Pada 28 Januari, pasien mengalami batuk, demam, pilek, dan tidak dapat buang air kecil [anuria].
Lalu, anak itu pun diperiksa di Puskesmas Pasar Rebo, dan mendapat rujukan ke Rumah Sakit (RS) Adhyaksa.
Oleh karena adanya keluhan GGAPA, pasien akhirnya dirujuk ke RSCM. Namun, pihak keluarga menolak dan memaksa pulang.
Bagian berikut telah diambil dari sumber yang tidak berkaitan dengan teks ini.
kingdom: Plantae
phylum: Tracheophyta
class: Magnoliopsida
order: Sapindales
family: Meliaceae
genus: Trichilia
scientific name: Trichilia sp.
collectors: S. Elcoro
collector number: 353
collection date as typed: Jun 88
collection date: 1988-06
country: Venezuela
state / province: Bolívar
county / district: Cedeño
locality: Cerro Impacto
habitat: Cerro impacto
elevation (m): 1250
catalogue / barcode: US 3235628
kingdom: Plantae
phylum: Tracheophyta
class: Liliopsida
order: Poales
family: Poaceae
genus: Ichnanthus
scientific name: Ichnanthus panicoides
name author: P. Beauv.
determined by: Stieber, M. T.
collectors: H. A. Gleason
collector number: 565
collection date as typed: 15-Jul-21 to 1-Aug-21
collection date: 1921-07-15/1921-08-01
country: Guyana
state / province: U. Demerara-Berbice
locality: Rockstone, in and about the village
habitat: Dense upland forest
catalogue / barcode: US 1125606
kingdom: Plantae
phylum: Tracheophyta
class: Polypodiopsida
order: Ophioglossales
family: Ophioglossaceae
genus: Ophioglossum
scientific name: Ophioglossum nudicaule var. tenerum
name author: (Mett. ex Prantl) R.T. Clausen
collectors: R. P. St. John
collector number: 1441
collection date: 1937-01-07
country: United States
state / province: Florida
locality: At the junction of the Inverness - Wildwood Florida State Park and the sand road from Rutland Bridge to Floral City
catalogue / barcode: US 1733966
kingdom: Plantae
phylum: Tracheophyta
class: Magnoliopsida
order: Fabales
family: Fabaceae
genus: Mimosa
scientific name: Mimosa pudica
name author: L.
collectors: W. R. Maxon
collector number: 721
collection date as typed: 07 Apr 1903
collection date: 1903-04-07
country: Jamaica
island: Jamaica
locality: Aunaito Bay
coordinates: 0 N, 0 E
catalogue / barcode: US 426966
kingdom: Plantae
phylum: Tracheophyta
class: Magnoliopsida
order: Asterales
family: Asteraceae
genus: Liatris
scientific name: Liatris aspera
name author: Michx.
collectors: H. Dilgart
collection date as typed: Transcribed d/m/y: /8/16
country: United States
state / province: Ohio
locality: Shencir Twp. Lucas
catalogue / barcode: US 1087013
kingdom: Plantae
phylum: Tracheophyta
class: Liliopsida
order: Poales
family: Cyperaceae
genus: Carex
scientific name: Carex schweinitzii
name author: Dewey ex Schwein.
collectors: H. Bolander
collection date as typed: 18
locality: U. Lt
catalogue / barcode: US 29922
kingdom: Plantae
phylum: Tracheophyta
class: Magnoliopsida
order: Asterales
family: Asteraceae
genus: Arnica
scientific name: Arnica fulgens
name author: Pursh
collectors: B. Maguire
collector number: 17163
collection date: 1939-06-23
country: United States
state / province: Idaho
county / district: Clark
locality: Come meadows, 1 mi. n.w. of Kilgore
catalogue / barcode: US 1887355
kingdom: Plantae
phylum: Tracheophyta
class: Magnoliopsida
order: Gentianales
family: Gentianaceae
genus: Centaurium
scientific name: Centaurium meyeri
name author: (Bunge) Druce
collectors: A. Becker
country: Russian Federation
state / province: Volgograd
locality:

Tepatnya pada 1 Februari, orang tua membawa pasien ke RS Polri, dan mendapat perawatan di ruang IGD.
Meski saat itu pasien sudah mulai buang air kecil, di hari yang sama, pasien tetap dirujuk ke RSCM untuk menerima terapi fomepizole.
“Namun, tiga jam setelah di RSCM, pada pukul 23.00 WIB, pasien dinyatakan meninggal dunia,” jelas dr Syahril.
Baca Juga:
Sampai saat ini, Kemenkes masih melakukan pengujian sampel darah pada pasien; untuk melihat kemungkinan penyebab meninggalnya.
Termasuk dugaan cemaran etilen glikol dan dietilen glikol di luar ambang batas aman pada obat sirop tersebut.
Dalam keterangan resmi, disebut jika investigasi telah dilakukan.
Pihak BPOM RI juga sudah berkomunikasi langsung dengan Kemenkes sejak 2 Februari 2023.
Adapun beberapa hal yang diinvestigasi adalah sampel produk obat yang diminum pasien.
Mereka juga menelusuri lebih lanjut bahan baku yang digunakan obat sirop tersebut.
“BPOM telah melakukan investigasi atas sampel produk obat dan bahan baku, baik dari sisa obat pasien, sampel dari peredaran dan tempat produksi, serta telah diuji di laboratorium PPPOMN [pusat pengembangan pengujian obat dan makanan nasional].”
“BPOM juga telah melakukan pemeriksaan ke sarana produksi, terkait CPOB [cara pembuatan obat yang baik],” jelas pihak BPOM RI.